Job Cluster with Continuous Trigger Type: Is Frequent Restart Required?

Pramod_G
New Contributor II

Hi All,

I have a job continuously processing IoT data. The workflow reads data from Azure Event Hub and inserts it into the Databricks bronze layer. From there, the data is read, processed, validated, and inserted into the Databricks silver layer. The job uses a job cluster with a continuous trigger type.

My job is failing once in a month with the error message “Cluster xxxx-221053-xxxxxxxx became unusable during the run since the driver became unhealthy.

The support team has suggested implementing a frequent (weekly) restart of the streaming job to prevent such issues. To enable automatic restarts, I would need to create a time-triggered job that restarts the continuous job weekly using Databricks APIs.

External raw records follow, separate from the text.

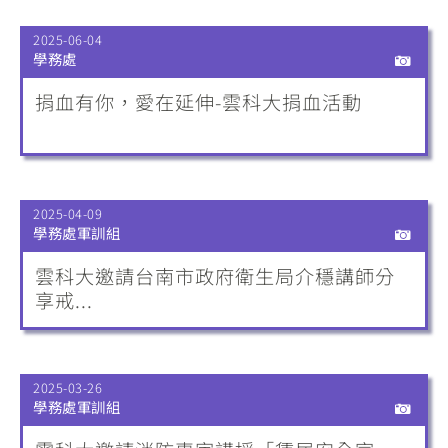
2025-06-04
學務處
捐血有你，愛在延伸-雲科大捐血活動
2025-04-09
學務處軍訓組
雲科大邀請台南市政府衛生局介穩講師分
享戒...
2025-03-26
學務處軍訓組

Is there any alternative solution that allows me to process live streaming data without requiring periodic restarts?

Alberto_Umana
Databricks Employee
Databricks Employee

Hi @Pramod_G,

To better suggest, we would need to understand the reason why the driver became unhealthy first. You can DIM cluster and region details I can try to check. From Spark Metrics, are there any resources issues?

sent you cluster details and region- DIM.

Walter_C
Databricks Employee
Databricks Employee

How are you ingesting the data? Are you using the Delta Live Table mechanism - https://docs.databricks.com/en/delta-live-tables/index.html?

Pramod_G
New Contributor II

yes, I am using spark session, readstream and writestream on delta table.